Written task: In the account of a Sunday of Tokyo photo exhibitions, what was Masafumi Tatemata's show at Gallery Niepce made up of?

Passage to read:

How many photo exhibitions can a person see on any given Sunday in Tokyo?

February 14th, 2010

Today the count came to 11 shows at 10 different galleries.

Only one show (3rd District) was 100% digital. The rest were either black and white fiber prints or color prints created in an analog darkroom. All shows were worth the effort it took to visit the galleries.

START: (11:00am)

1. ERIC (in a group show) at the Shinjuku Nikon Salon

2. Masahito Agake at 3rd District Gallery

3. Naoki Sekiguchi at Totem Pole Photo Gallery

4. Tetsu Iida workshop group show at Roonee

5. Masafumi Tatemata at Gallery Niepce

Tatemata’s show was of his excellent medium format work in Mongolia.

6. Some Flickr fellows at Place M

7. Aya Okabe at Sokyusha (2:30pm)

Then I hopped the Marunouchi line to Minami-Asagaya.

8. Haruna Sato at Gallery Kaido Ribon

9. Tomomi Matsutani at Gallery Kaido Ribon

Then back on the Marunouchi line to Ginza…

10. Issei Suda at the Ginza Nikon Salon.

and then a short walk over to Hibiya-

11. Nobuyoshi Araki at Takahashi Collection Hibiya.

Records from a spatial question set
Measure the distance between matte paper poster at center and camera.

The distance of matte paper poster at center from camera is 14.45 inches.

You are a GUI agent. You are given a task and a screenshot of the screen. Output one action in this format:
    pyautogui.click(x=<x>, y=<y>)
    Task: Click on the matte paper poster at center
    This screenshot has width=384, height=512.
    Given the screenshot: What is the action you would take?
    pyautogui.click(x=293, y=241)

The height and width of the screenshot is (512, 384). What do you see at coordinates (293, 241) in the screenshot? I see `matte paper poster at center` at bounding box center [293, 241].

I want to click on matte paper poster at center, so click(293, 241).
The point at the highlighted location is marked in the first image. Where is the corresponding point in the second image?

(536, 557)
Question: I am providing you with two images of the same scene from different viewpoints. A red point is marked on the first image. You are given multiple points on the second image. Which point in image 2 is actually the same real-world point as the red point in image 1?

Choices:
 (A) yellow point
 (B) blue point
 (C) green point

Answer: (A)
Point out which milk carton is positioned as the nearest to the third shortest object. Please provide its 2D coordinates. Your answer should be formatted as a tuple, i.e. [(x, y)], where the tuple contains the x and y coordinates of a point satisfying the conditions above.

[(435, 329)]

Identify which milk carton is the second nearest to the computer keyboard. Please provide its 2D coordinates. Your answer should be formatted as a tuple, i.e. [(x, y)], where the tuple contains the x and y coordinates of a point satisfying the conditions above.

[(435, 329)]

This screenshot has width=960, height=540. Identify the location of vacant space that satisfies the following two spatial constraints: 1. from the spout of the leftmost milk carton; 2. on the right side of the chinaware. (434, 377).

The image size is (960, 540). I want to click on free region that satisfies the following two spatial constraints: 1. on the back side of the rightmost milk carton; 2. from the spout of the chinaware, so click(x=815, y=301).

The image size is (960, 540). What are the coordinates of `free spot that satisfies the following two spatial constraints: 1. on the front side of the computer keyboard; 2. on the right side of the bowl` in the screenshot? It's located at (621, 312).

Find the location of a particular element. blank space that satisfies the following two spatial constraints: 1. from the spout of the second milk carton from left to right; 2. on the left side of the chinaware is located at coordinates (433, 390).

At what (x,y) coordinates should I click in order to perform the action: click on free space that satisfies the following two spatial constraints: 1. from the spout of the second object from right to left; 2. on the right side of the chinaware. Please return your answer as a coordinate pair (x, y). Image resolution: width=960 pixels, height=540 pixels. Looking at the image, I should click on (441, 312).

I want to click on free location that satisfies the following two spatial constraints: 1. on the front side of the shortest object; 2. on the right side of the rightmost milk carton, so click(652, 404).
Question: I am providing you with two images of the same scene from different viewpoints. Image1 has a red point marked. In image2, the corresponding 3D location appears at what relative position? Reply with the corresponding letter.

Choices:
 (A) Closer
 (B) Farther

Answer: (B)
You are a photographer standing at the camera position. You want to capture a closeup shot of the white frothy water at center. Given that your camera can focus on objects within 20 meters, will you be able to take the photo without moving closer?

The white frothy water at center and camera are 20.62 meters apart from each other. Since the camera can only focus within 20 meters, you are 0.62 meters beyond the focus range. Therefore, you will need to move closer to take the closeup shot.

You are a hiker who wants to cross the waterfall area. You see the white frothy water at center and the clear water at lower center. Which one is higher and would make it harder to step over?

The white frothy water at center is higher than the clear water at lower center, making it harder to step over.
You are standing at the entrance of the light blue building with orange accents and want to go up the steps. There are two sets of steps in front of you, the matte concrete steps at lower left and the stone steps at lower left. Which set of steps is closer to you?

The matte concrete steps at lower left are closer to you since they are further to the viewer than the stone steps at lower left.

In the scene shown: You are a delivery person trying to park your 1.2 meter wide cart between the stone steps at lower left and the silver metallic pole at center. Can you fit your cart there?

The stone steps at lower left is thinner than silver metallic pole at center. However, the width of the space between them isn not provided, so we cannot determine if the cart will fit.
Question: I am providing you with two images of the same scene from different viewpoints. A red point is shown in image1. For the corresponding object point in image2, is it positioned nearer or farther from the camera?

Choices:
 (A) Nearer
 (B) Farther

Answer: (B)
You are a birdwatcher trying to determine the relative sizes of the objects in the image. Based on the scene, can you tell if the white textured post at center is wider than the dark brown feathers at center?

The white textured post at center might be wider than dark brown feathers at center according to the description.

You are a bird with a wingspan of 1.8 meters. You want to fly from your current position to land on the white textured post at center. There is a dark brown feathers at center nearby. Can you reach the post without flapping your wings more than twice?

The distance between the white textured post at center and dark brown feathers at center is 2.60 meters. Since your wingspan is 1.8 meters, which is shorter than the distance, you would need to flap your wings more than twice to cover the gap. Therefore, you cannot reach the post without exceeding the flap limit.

Solution for this exercise: His medium format work in Mongolia.